ESTRATTO FORNITO:
---+---

«La “pillola del giorno dopo” è il vero pronto soccorso per chi non vuole abortire né subire un bambino non voluto», ha scritto Daniela Minerva su Repubblica dopo la decisione dell’Aifa di vendere il Norlevo senza ricetta alle maggiorenni. «Prossimo obiettivo l’abolizione dell’obbligo di ricovero di tre giorni per la Ru486 che continuo a non rispettare», ha commentato il ginecologo radicale Silvio Viale. È così che il femminismo e la battaglia radicale contro la vita, cominciata teorizzando la necessità di evitare gli aborti clandestini, giunge sempre più «verso la sua ultima e normale conseguenza con la decisione di vendere la Ella One (“pillola dei 5 giorni dopo”) senza prescrizione e di legalizzare la “kill pill” Ru486». Ossia l’aborto come diritto e quindi il “fai-da-te”. Elisa Focchi, titolare farmacista riminese e membro dell’associazione Pro-Farma, spiega a tempi.it perché «quella dell’Aifa non è una decisione con basi scientifiche».
Cosa intende?
Mesi fa, l’Aifa aveva già scelto di vendere senza ricetta la pillola “dei 5 giorni dopo”, sebbene essa abbia una efficacia d’azione abortiva maggiore del Norlevo. La scelta dell’Aifa sulla “pillola del giorno dopo” è quindi la logica conseguenza della decisione precedente. Una decisione che non ha fondamenta scientifiche e le cui conseguenze, che non conosciamo, potrebbero essere pericolose.
Ma l’Aifa non dovrebbe seguire il principio di precauzione?

---+---

DATI FORNITI:
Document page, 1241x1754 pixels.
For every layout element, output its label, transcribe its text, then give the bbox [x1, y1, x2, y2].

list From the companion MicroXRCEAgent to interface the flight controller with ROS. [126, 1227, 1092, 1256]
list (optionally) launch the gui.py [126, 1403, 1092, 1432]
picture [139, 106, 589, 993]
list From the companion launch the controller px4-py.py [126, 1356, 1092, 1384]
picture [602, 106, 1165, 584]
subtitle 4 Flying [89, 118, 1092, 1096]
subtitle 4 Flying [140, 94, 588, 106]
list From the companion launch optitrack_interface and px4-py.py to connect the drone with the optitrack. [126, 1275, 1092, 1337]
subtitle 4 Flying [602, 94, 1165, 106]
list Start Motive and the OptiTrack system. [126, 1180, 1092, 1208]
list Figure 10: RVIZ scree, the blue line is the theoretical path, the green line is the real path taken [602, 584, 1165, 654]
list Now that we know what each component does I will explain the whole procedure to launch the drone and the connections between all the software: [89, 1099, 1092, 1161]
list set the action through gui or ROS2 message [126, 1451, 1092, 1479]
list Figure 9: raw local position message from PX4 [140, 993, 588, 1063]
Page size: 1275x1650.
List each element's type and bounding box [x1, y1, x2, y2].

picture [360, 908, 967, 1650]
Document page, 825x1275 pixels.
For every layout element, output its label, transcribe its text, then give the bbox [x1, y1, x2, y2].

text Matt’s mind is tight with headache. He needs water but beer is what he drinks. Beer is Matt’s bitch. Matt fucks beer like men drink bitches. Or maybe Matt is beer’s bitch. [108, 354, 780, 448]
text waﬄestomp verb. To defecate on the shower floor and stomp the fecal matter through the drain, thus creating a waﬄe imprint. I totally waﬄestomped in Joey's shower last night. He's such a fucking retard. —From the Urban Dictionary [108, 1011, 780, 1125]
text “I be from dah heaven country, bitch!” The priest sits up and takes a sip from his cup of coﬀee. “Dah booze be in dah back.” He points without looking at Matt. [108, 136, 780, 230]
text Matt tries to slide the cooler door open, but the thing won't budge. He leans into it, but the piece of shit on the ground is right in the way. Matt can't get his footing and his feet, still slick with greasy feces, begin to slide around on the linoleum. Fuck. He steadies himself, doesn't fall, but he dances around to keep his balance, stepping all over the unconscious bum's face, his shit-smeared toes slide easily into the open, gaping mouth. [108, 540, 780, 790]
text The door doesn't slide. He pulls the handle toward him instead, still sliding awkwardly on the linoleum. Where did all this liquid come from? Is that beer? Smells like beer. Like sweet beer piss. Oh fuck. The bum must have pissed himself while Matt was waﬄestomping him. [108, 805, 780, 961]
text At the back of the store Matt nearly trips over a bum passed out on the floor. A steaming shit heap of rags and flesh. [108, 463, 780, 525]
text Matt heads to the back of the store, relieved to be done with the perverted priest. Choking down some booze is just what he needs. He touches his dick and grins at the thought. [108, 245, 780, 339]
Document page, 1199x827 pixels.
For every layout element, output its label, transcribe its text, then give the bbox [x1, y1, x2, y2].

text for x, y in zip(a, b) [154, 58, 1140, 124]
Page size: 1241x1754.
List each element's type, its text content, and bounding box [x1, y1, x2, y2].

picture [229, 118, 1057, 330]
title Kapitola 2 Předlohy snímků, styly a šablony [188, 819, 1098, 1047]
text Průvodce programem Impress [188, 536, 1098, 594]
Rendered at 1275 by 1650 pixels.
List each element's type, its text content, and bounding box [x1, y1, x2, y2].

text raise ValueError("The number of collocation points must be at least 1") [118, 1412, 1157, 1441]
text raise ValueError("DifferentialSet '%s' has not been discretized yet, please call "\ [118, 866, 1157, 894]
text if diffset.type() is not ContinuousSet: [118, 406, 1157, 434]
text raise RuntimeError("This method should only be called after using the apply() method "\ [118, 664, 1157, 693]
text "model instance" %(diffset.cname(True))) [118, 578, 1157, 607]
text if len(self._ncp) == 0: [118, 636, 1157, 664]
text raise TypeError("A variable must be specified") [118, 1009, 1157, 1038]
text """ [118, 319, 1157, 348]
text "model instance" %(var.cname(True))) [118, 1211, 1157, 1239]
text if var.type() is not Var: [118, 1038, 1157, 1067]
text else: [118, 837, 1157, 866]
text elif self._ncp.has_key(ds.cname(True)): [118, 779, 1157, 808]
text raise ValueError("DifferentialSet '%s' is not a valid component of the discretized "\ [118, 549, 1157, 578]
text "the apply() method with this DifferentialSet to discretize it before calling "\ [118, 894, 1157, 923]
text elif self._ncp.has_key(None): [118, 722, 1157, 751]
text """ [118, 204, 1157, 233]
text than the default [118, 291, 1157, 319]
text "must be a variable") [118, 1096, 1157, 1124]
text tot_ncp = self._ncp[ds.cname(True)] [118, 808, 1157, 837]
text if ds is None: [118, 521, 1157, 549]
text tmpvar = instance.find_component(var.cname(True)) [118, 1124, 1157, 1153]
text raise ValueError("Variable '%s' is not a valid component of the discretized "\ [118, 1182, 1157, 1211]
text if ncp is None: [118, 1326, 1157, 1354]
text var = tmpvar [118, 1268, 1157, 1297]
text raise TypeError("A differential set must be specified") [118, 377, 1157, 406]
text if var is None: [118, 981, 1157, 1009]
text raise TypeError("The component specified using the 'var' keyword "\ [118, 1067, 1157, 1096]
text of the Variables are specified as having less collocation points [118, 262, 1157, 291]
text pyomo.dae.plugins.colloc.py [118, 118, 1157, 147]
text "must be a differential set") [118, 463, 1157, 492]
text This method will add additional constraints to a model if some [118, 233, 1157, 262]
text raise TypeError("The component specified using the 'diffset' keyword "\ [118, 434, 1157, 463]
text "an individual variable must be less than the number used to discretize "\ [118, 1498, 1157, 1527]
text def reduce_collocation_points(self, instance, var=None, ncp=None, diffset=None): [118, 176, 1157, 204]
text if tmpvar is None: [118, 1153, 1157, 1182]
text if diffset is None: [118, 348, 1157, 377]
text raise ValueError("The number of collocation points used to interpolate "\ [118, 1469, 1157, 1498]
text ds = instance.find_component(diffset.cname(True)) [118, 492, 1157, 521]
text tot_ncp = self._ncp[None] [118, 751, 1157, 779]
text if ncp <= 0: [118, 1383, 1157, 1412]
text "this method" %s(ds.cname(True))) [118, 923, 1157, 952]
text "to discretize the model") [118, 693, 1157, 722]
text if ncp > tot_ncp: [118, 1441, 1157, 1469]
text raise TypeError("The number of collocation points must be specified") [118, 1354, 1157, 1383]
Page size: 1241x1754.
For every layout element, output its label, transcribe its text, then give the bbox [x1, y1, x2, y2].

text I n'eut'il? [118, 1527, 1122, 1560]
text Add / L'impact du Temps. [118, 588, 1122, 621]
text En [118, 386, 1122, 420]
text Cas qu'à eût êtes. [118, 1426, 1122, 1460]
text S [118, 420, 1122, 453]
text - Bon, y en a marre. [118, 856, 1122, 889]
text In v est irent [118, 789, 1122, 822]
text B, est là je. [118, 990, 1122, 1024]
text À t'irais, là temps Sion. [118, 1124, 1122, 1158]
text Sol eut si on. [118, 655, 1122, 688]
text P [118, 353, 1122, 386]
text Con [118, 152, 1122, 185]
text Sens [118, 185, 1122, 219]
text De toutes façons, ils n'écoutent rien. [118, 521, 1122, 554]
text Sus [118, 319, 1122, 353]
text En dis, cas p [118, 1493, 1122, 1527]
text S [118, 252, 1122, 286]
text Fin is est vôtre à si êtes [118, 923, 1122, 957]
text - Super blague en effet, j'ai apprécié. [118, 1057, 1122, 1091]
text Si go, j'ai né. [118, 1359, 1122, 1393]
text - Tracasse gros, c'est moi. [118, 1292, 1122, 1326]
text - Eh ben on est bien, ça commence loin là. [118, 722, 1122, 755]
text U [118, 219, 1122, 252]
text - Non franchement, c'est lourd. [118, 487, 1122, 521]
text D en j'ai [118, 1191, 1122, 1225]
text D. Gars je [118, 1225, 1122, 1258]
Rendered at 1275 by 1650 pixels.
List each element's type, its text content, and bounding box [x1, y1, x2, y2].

---+---

IL PROBLEMA: Copia parola per parola dall'intervista la parte che si apre con le parole contenenti "Mesi fa, l’Aifa" e si chiude con "principio di precauzione?". Questi dati provengono da un'altra fonte.

SOLUZIONE DEL COMPITO:
Mesi fa, l’Aifa aveva già scelto di vendere senza ricetta la pillola “dei 5 giorni dopo”, sebbene essa abbia una efficacia d’azione abortiva maggiore del Norlevo. La scelta dell’Aifa sulla “pillola del giorno dopo” è quindi la logica conseguenza della decisione precedente. Una decisione che non ha fondamenta scientifiche e le cui conseguenze, che non conosciamo, potrebbero essere pericolose.
Ma l’Aifa non dovrebbe seguire il principio di precauzione?